▶ TASK STATEMENT
Format every line of text in the data below as a JSON array of strings, one string per line, skipping blank lines. Exclude the pictures.

▶ PROVIDED RECORDS

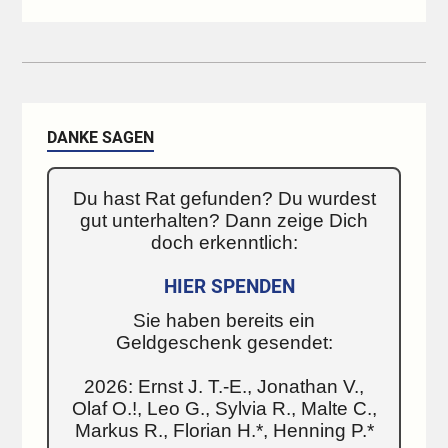
DANKE SAGEN
Du hast Rat gefunden? Du wurdest
gut unterhalten? Dann zeige Dich
doch erkenntlich:
HIER SPENDEN
Sie haben bereits ein
Geldgeschenk gesendet:
2026: Ernst J. T.-E., Jonathan V.,
Olaf O.!, Leo G., Sylvia R., Malte C.,
Markus R., Florian H.*, Henning P.*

▶ ANSWER BOX
[
  "DANKE SAGEN",
  "Du hast Rat gefunden? Du wurdest",
  "gut unterhalten? Dann zeige Dich",
  "doch erkenntlich:",
  "HIER SPENDEN",
  "Sie haben bereits ein",
  "Geldgeschenk gesendet:",
  "2026: Ernst J. T.-E., Jonathan V.,",
  "Olaf O.!, Leo G., Sylvia R., Malte C.,",
  "Markus R., Florian H.*, Henning P.*"
]